I have an MBA and my research was on women in leadership. My capstone, my dissertation, was on this subject. It’s backed up by literature… When men go, women remain. And they often try to piece together the broken pieces.
BC: When you return to Rwanda now, what is that like for you?
MU: Two images come to my mind. And I borrow this from a friend.
An image of a construction site. This is a country with a lot of rebuilding. This is a country of rebuilding infrastructure, of putting up systems of education and healthcare. Every Rwandan has health insurance. This is a country where, prior to 1994, there was only one national university; now we count more than 20. So access to education certainly helps people to be opened up and see there is more to life, and they cannot be manipulated. This is a country that is clean, and where you can walk morning to morning and feel secure. A lot of remaking and revisioning is happening.
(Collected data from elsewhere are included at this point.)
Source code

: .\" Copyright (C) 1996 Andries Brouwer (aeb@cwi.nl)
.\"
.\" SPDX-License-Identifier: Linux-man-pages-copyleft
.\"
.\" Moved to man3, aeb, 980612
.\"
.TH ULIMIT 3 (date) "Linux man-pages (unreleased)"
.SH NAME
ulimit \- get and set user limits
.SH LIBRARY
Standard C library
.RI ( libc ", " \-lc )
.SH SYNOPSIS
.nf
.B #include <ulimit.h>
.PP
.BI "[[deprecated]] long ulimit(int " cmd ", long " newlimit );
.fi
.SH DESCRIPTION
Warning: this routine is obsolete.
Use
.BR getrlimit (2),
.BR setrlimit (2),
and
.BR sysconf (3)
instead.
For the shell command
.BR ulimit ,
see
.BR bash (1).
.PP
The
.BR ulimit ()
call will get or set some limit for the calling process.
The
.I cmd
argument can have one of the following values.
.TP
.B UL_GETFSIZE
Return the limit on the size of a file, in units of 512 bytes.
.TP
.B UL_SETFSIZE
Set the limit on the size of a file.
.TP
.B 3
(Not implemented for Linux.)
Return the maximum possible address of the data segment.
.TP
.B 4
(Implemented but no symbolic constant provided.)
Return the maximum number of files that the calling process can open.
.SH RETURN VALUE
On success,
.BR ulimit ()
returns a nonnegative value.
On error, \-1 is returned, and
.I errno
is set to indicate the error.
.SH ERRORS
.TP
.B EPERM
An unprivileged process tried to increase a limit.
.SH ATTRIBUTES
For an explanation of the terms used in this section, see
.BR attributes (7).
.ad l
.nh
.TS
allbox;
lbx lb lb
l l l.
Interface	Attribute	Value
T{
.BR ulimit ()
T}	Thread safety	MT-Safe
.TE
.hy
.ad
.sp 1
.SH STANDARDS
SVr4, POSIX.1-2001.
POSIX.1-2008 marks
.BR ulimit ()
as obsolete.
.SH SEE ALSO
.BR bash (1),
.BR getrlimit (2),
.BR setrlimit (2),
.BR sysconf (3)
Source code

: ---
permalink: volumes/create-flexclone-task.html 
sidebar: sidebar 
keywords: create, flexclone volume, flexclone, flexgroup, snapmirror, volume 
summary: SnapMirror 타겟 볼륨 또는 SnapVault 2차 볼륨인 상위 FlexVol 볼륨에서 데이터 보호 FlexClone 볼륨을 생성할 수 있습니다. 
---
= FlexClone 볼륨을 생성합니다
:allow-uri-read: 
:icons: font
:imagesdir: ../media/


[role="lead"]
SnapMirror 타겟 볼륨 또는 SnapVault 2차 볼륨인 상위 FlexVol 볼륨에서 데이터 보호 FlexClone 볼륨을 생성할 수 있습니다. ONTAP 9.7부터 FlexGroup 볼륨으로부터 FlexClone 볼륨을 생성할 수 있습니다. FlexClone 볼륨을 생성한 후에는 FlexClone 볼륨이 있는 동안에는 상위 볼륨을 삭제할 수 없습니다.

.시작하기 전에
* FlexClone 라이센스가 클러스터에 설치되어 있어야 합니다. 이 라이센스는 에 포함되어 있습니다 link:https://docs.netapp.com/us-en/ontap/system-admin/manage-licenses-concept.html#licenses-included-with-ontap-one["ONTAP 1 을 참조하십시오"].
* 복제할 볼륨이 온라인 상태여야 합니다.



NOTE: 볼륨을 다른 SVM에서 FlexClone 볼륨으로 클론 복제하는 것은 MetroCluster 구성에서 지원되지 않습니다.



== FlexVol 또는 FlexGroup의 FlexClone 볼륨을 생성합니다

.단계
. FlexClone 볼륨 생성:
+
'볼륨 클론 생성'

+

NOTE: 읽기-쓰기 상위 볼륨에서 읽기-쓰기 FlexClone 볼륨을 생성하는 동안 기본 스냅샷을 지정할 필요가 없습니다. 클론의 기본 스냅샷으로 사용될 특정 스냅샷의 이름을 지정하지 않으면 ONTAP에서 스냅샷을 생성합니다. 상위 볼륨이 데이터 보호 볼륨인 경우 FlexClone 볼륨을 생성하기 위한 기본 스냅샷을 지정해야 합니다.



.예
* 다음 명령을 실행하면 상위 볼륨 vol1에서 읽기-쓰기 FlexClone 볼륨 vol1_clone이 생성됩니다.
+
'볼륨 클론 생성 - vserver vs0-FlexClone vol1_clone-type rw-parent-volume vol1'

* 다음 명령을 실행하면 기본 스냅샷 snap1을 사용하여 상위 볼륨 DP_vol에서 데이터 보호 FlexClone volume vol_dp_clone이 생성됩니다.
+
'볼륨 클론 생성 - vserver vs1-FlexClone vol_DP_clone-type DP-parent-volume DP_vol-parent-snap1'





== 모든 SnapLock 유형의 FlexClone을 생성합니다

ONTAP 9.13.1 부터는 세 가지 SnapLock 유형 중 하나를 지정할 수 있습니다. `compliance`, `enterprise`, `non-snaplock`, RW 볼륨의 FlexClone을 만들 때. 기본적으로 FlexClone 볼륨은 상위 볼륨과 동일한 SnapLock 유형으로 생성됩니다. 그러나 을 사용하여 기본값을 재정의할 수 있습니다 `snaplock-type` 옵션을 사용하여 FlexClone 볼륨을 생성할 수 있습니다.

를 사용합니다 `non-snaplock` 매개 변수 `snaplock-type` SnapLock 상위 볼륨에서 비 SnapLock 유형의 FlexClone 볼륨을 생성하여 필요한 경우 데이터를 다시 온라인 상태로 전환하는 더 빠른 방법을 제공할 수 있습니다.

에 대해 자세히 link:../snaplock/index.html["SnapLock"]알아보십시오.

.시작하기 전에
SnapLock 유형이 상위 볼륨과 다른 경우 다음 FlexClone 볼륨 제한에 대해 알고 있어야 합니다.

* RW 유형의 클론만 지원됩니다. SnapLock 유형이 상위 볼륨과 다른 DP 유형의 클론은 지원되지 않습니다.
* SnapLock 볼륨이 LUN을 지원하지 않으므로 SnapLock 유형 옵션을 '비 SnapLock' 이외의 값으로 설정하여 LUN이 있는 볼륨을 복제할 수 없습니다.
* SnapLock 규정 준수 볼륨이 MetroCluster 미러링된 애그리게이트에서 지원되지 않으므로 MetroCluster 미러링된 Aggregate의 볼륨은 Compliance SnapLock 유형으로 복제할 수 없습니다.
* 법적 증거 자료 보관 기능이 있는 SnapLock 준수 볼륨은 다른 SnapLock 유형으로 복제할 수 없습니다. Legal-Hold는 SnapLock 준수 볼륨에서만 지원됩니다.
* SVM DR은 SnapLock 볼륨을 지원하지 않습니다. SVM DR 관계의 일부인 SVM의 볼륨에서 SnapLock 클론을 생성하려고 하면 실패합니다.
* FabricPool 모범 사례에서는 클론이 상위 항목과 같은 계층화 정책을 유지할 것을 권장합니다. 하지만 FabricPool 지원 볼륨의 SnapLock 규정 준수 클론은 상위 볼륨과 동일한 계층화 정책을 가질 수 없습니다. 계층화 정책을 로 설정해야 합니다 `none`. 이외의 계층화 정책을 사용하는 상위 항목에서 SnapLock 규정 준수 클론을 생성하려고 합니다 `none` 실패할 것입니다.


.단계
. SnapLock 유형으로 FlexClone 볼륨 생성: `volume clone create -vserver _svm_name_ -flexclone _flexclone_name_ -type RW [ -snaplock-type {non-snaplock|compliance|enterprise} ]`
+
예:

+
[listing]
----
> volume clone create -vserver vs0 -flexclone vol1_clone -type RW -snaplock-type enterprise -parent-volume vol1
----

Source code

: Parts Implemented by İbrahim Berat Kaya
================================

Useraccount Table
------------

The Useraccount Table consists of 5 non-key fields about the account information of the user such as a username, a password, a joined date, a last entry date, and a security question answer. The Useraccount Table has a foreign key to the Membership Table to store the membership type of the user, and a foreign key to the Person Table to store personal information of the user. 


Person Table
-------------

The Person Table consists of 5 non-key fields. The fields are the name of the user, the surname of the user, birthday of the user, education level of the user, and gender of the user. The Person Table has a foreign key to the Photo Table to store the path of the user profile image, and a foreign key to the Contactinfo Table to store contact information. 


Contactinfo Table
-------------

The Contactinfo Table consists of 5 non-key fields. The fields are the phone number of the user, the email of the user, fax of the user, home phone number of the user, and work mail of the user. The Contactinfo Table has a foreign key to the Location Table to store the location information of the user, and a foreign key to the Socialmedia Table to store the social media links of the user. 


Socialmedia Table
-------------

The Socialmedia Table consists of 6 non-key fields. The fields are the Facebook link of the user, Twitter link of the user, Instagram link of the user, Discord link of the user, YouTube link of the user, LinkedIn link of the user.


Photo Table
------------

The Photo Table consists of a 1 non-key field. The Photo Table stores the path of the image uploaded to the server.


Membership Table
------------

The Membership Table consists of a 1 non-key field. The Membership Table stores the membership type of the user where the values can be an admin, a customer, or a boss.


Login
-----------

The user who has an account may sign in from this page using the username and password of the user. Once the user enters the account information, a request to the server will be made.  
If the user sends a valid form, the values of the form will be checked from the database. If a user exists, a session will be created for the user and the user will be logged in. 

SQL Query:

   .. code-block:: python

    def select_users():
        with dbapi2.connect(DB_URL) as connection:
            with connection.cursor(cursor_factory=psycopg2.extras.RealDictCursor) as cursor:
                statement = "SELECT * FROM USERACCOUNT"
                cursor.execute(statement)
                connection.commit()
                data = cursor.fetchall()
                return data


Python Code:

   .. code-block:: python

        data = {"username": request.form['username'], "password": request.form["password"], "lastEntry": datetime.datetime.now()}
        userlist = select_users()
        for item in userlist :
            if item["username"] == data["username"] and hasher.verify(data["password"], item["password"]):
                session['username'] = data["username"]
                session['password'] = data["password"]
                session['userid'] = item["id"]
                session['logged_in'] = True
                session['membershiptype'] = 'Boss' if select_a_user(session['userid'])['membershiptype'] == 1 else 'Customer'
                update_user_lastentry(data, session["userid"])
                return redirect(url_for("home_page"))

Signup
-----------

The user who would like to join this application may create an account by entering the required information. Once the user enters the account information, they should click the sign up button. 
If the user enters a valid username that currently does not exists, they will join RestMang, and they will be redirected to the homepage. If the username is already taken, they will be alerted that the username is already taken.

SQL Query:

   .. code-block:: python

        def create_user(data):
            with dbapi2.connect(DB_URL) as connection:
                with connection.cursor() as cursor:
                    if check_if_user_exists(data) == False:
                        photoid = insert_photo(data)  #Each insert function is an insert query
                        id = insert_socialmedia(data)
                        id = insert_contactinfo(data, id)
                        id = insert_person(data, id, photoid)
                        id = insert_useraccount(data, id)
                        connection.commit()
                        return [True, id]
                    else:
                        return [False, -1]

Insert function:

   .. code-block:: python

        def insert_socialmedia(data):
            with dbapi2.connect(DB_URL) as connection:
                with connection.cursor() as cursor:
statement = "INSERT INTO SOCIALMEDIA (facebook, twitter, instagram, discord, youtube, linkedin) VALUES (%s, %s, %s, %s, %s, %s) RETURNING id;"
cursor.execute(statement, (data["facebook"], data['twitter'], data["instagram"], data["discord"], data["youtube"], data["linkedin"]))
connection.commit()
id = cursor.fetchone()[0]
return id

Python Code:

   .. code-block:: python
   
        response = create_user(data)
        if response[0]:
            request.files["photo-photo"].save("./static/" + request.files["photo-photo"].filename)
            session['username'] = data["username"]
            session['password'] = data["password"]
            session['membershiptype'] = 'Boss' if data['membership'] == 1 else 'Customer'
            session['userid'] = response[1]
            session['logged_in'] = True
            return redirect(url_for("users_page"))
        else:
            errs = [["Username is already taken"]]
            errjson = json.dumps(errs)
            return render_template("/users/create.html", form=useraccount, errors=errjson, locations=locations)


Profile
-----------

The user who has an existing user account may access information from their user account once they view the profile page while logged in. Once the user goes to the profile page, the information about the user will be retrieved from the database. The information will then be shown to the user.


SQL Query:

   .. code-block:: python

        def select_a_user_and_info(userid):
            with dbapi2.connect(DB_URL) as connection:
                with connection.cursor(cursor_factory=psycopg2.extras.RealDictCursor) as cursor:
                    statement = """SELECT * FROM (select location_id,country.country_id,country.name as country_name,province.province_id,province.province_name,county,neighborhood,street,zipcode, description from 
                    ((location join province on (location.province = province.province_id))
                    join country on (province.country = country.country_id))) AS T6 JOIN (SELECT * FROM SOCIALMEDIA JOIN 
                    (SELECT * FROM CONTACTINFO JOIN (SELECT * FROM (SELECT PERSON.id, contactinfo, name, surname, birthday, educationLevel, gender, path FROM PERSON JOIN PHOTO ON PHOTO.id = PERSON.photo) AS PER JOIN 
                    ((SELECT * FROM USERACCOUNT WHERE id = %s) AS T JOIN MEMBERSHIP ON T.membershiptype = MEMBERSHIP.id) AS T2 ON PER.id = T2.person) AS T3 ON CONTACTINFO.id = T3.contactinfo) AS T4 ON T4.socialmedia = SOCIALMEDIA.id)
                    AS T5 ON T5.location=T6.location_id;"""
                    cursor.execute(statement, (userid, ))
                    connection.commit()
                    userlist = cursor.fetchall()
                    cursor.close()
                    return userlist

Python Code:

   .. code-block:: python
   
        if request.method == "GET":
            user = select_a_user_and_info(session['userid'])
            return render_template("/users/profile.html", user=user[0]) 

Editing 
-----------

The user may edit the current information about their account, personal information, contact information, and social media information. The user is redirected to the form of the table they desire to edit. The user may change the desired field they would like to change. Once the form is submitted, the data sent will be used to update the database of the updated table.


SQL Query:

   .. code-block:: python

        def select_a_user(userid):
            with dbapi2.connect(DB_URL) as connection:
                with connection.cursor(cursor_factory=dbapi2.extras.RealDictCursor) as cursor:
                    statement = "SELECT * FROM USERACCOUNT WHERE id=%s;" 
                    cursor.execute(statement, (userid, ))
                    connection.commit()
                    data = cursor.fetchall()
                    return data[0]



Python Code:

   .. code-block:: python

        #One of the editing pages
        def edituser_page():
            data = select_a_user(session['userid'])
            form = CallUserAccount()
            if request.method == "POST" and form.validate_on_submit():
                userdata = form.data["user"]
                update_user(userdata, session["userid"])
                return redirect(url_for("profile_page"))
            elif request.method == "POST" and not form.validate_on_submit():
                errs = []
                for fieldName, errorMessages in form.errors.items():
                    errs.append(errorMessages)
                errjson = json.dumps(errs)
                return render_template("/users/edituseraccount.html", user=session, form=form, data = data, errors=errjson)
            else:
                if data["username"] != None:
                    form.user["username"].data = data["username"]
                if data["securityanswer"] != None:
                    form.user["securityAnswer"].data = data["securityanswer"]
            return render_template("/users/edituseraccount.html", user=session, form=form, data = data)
The other image is one of a cemetery…. Broken people, wounded people. We are still discovering dead bodies killed during the genocide and war… [It’s] a country with lots of memories that need to be healed and purified: memories of survivors and those who are in jail, accused or suspected of committing the crimes. The memories of people who fled… Of mothers who were raped. Of children who are orphans. Of refugees who returned to realize they are the only ones left to tell the story. [But] there is a lot of hope and resilience, and you see the hope and joy in people.
BC: Based on your experience, do you have any advice for people on how to prevent or stop such crimes as the Rwandan genocide in the future?
MU: First: Please let us take history seriously. There was a Holocaust of the Jews and 50 years later, Rwanda. Does “never again” mean anything to people? Look at Ukraine. Look at the saga between Israel and Gaza. Look at the two Sudans. Do we at all learn anything from history and other nations? How I wish we took history seriously.
Second, listen to the victims of history. I often take time to listen to survivors of the Holocaust, and I took time to go to Poland and visit Auschwitz. The victims have a lesson to teach us.
Third, this whole idea of responsibility to protect other nations when huge violations of human rights are done….
Fourth, we are now having increasingly populist leaders with a lot of leadership that is not visionary or built on truth and ideals. This is in many places. Political dysfunctionality is in almost every part of the globe… And that really means… [share the] blame because the leaders we choose come from us.
If there is a lesson to be learned from Rwanda, it’s resilience… We were completely abandoned. And we had to rebuild ourselves. The past is deep only if we take it seriously. At the same time, the future is filled with so many dreams.
Finally, leadership matters, and leadership is that awesome responsibility to make those around us rise.
There is a profound insight by the 19th century Danish philosopher and theologian Søren Kierkegaard, which I will use as a concluding thought to this interview. I think it summarizes what I endeavor to communicate to readers: “Life can only be understood backwards; but it must be lived forwards.”
Toward the end of the The Shawshank Redemption, Andy Dufresne (portrayed by Tim Robbins), tells Red (Morgan Freeman), “Hope is a good thing, maybe the best of things, and no good thing ever dies.”
The story of Fr. Marcel reveals in a very personal way that hope never dies. We’re so grateful to him for sharing his story.